Where is common sense and truth? Even scientific investigations are often nothing more than studies funded by Big Pharma and skewed to boost sales of medications. We may be missing the best guidelines of all: doing what our ancestors did that resulted in the development of DNA evolutionary advantages.

What did our primitive ancestors do to survive the challenges of the wild? The same basic lifestyle activities are available to us today. We can:

Move, eat, rest, play, enjoy each other, and use our brains to create new things.

Aging well isn’t rocket science, it’s a matter of not giving in to misinformation, stereotyped “oldism,” and not following unsubstantiated anti-aging fads.

Human Growth Hormone: HGH Injections

An interesting example of anti-aging senior health trends is the use of synthetic HGH injections. It is popular among people to get human growth hormone injections to build muscle and boost youthful energy. This supplementation may actually have the opposite effect, according to the National Institute on Aging (NIA), which summarized the research:

At least one epidemiological study suggests that people who have high levels of naturally produced growth hormone are more apt to die at younger ages than those with lower levels of the hormone. It’s been tentatively associated with an increased risk of cancer.

As we age, we produce less HGH in the body, so it seems smart to provide more of it to preserve muscle mass. Besides the high cost of injections, there is not much evidence that synthetic injections actually work as an anti-aging strategy. There is even less proof that oral medications work. The scientific research hasn’t provided any definitive evidence.

There is considerable scientific proof, however, that exercise itself does boost natural growth hormone production in the body.

Common Sense Solutions to Aging

I would be the last person to say “Just accept you’re growing older and age gracefully.” I believe in fighting back. If cosmetic surgery can lift ten years off my face, I go for it. If cutting down on carbs protects my metabolism from insulin resistance and metabolic disease, I say yes.

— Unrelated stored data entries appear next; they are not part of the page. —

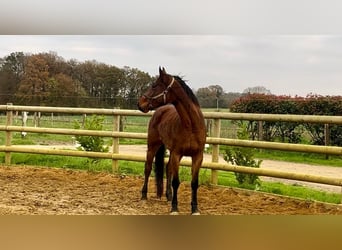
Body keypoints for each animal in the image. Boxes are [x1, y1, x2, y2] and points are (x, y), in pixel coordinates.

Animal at [137, 67, 206, 215]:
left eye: (154, 85)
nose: (140, 103)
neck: (191, 126)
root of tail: (160, 110)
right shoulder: (177, 154)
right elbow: (176, 181)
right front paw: (174, 208)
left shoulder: (198, 156)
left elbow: (194, 183)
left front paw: (194, 208)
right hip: (152, 146)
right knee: (148, 168)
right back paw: (144, 195)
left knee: (168, 168)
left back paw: (168, 195)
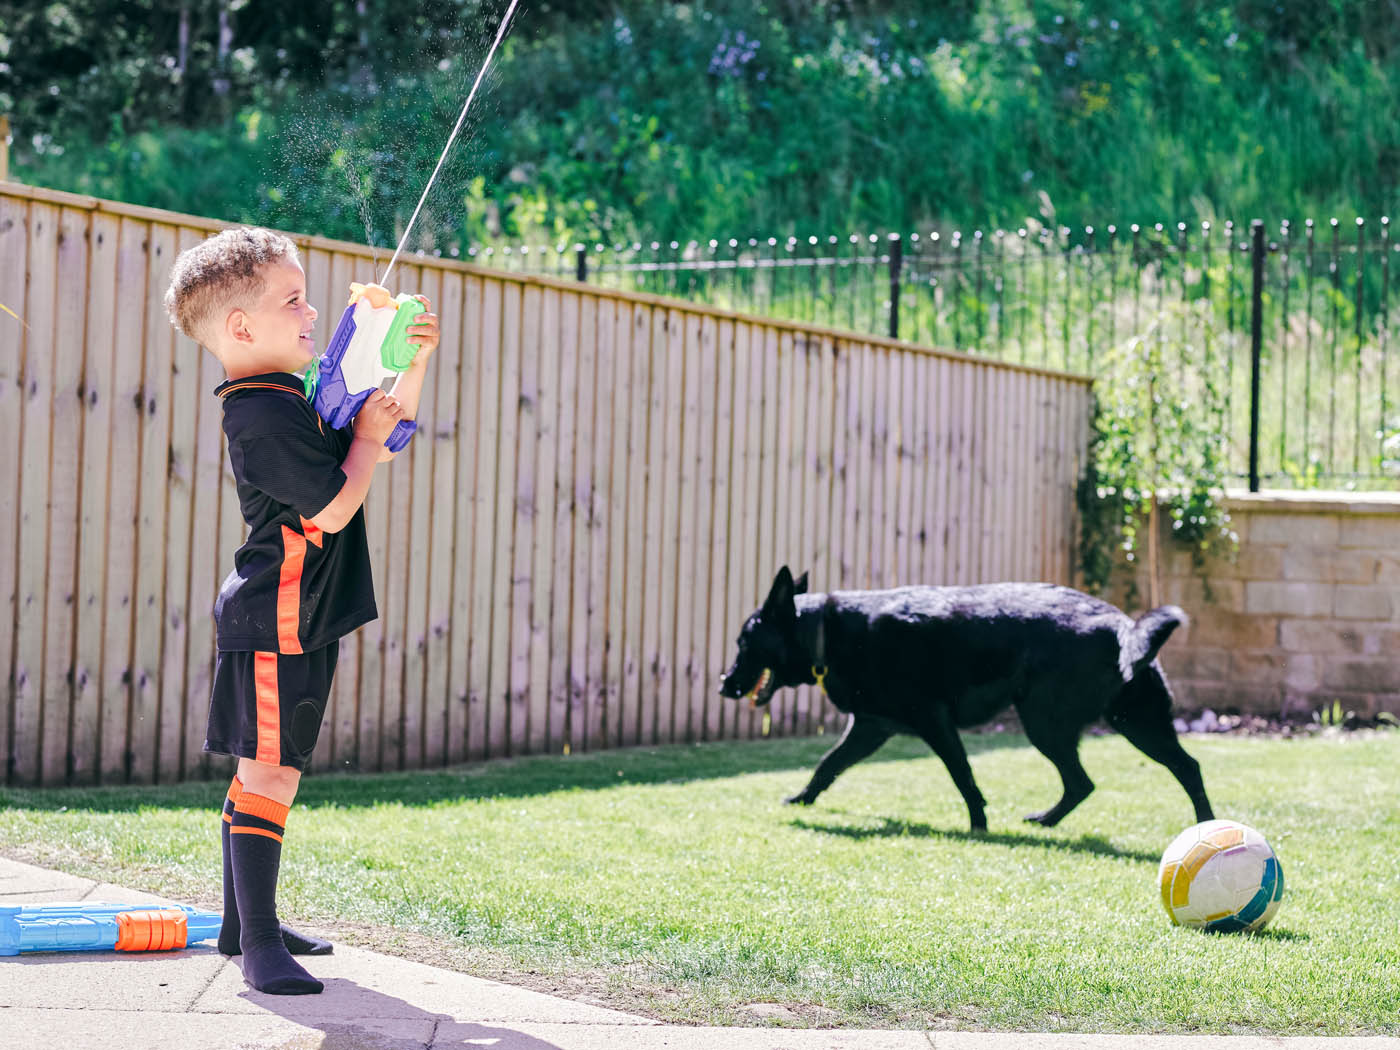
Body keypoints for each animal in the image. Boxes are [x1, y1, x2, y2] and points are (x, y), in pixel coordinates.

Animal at [722, 571, 1215, 834]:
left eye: (743, 643)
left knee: (1099, 778)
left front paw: (978, 825)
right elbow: (827, 765)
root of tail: (1122, 625)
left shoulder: (933, 721)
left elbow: (963, 776)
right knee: (1166, 770)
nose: (723, 684)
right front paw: (802, 799)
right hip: (1134, 721)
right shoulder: (871, 727)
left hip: (1048, 724)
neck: (825, 631)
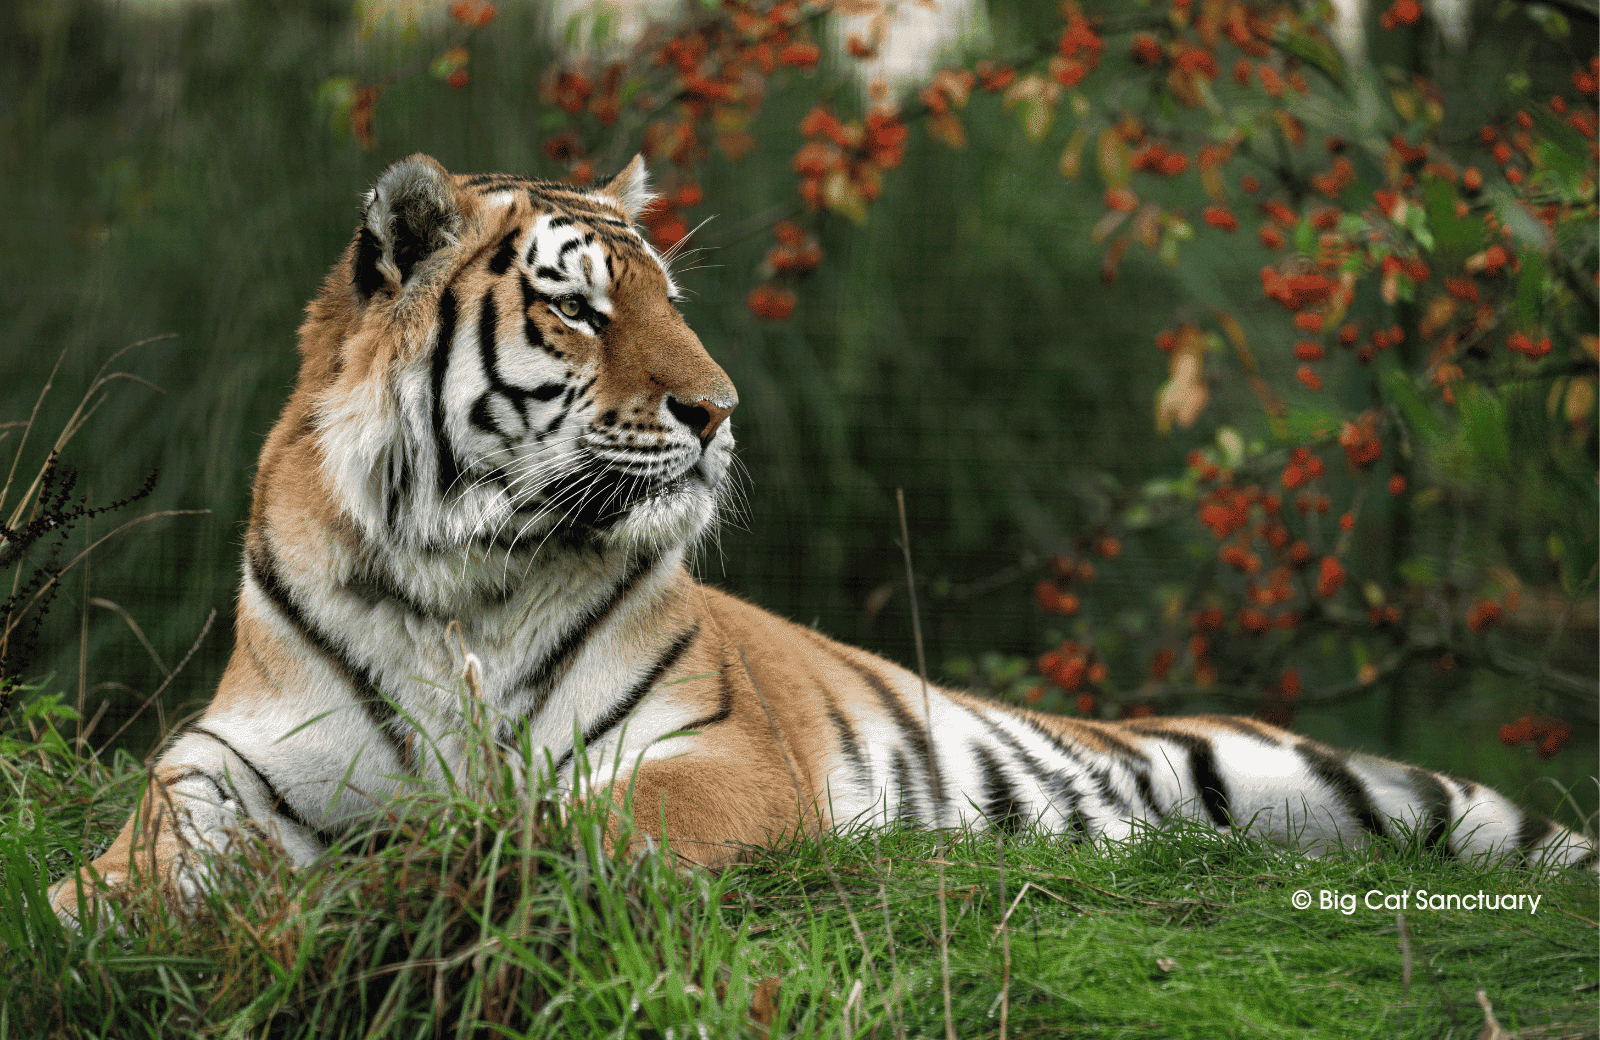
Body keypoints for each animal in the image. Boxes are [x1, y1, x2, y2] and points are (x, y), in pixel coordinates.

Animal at [48, 154, 1595, 922]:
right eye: (579, 307)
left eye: (668, 300)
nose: (721, 410)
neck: (458, 574)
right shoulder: (236, 751)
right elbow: (152, 839)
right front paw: (90, 902)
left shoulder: (709, 750)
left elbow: (598, 818)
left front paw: (456, 865)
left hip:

If working out in a gym means I can maintain my balance, build stronger bones, and lift groceries out of my car, then I say okay even if it means sweating, grunting, and fatigue.

I’m not going down the aging road gracefully. There’s no magic diet, injections, face cream, or yoga pose that is going to be the fountain of youth. There is, however, a little hard work and some discipline necessary. The fact is, I never feel as good after binging on sugar-laden food as I do after a sweaty workout.

I can’t remember ever feeling great after an unhealthy meal or snack. The instant gratification (probably a squirt of dopamine to the reward center in my brain) only leaves me craving more, like a mosquito bite, an itch that can’t be scratched.